Please pray with me over this law. Please pray with me for our agencies and attorneys so that we can continue to use adoption to glorify God and make the best out of an unplanned pregnancy. Pray that those agencies and attorneys that are not being honest, fair, and respectful will be reported, closed down and penalized.


Part of me fears writing all of this because it might scare some of you off. My dream is that in sifting through all of this together that more families open their homes and hearts to adoption. Adoption is biblical. What this birth mother pointed out to me is that all too often it looks nothing like what God had planned for it to be. It seems too often we hear the horror stories and get our focus off. We put our walls up and harden our hearts instead of trying to understand the "other side" and serve each other. We let fear drive us instead of God.

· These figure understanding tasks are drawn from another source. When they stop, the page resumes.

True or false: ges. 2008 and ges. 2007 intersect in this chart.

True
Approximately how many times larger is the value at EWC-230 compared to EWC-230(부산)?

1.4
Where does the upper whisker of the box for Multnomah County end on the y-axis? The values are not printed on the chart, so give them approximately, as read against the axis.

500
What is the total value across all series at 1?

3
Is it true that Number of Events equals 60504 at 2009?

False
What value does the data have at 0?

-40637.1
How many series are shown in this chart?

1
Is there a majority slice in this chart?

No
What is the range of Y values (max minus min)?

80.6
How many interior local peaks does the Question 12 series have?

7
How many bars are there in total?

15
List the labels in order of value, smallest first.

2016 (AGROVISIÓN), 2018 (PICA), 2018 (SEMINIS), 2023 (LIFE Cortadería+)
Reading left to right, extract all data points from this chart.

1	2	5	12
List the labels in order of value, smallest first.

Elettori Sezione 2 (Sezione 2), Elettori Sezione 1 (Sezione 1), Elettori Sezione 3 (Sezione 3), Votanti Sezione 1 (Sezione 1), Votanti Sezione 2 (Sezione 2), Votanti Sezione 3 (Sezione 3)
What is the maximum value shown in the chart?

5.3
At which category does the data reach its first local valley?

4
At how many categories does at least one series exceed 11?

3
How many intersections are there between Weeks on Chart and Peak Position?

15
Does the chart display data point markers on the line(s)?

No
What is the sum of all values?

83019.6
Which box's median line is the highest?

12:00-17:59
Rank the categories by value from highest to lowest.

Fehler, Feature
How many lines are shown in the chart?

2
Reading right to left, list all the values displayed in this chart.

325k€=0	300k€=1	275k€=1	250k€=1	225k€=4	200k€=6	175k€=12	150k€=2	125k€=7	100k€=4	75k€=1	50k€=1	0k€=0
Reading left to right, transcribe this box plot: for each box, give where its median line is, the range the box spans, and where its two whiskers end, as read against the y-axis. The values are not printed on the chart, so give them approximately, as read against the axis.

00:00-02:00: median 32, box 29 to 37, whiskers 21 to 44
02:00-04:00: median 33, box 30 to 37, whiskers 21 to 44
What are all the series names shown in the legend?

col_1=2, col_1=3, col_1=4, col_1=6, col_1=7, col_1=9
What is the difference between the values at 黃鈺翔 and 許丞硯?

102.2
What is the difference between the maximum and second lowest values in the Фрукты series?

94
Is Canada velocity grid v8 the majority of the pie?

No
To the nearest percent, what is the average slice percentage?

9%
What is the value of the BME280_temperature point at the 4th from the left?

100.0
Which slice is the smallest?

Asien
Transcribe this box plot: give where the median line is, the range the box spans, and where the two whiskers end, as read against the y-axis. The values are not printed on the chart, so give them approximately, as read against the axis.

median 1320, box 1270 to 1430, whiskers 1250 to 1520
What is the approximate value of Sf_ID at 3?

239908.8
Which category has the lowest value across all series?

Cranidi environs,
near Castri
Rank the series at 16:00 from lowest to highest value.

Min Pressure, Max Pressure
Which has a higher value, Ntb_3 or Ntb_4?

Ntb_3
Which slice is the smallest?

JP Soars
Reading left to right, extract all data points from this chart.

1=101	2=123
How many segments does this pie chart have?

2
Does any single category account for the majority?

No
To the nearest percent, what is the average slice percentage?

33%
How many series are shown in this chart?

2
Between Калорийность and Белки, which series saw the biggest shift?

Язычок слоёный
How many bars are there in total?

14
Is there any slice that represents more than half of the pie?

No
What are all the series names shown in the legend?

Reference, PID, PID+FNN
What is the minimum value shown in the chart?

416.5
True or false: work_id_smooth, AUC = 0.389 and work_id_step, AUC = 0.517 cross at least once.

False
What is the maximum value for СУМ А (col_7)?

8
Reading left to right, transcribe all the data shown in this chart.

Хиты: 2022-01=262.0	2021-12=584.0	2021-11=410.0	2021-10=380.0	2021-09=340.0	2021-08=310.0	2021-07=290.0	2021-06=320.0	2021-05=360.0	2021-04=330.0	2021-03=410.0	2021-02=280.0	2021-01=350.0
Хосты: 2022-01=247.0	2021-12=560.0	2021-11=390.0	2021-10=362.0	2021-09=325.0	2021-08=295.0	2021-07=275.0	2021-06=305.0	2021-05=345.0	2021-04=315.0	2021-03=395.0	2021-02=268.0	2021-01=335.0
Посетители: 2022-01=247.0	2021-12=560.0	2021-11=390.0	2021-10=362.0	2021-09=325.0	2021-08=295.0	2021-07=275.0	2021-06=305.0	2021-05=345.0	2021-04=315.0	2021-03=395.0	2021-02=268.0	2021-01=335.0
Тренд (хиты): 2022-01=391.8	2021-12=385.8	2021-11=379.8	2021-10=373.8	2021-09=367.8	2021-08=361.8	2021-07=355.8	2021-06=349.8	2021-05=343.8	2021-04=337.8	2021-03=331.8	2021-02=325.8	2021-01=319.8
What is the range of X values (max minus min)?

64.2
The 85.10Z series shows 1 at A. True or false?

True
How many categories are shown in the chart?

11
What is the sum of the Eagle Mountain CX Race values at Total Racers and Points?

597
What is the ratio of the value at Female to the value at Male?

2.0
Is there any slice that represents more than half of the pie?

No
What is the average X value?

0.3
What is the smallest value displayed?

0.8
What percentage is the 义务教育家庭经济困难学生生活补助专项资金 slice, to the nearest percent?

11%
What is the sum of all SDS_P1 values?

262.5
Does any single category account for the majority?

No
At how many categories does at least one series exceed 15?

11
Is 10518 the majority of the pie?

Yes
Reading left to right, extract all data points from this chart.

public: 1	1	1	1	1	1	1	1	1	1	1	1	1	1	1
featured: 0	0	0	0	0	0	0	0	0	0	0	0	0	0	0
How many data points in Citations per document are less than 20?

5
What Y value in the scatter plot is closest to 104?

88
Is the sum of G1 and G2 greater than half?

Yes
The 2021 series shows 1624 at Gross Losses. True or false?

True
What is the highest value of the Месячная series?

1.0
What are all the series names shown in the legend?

My heart has been burdened once again to simply pray about this and I beg you to do the same!

In Christ,

Molly

9 comments:

Laura said...

What a great post. People that don't KNOW you, could "see" your heart through every word you spoke. I love you...I love your honesty...I love your heart.

I will pray....

Becki Francy said...

Molly-
Simply beautiful...Your heart, your words, your love...they are so Christlike. I know you have shown M and G the love of Christ. Thank you for being you sweet sister!

Anonymous said...

We will/are praying about this Molly! How awesome and what a blessing to have M's support! I so miss her and must give her a call... Love, Mom

Fether said...

Molly...Thank you for sharing this with all of us! Now we can pray more specifically for all involved in the process. So sad that "black market" adoptions actually happen...I always thought of that as a hallmark movie scenario. You have an amazing gift of just being you and letting God's love flow from you! You are amazing!

ShannonLayne said...

I am a birth mother myself and i think the law needs to be changed. i will aslo be praying about this. My heart/feelings are strong about this.
Shannon

ShannonLayne said...
This comment has been removed by the author.
Giles Family said...

Molly, God is truly working in this endeavor and I am so encouraged by your willingness to explore to the heart of both those who support and those who are concerned about the addition to this law. Your openness allows God to mold this project into what He wants it to look like. I'm so eager to see how this turns out!

Sweetie Pie said...

Molly, I have had the same concern, that your proposed change to the law would provide more opportunity for unscrupulous people to coerce the birth mom. I wanted to ask you if you had considered that but didn't want to be argumentative because I know your heart is in the right place! So I am so glad to see that you are looking at this issue from all angles.

Rebekah said...

I need to go back and read your blog from the beginning to fully understand what you're trying to do, but one thing that surprised me when we adopted Steven is that in Michigan, the adoptive parents are basically not allowed in the courtroom for the relinquishment. (And all non-essential people have to leave too.)

They don't want birthfamilies to feel pressured by adoptive parents or to have a group of strangers witness what will probably be the most difficult decision they ever have to make.

Birthfamilies have until the court date to change their minds (the "legal risk" period). We were blessed that when we adopted Steven, Auntie E had already gone to court that morning and could not change her mind.

We had already decided that if a birthfamily were wavering at all, we wouldn't bring the baby home. Instead, he or she would go into interim care (similar to foster care, but done through the agency). Steven was actually in interim care for a few weeks since they didn't have a family for him when he was born.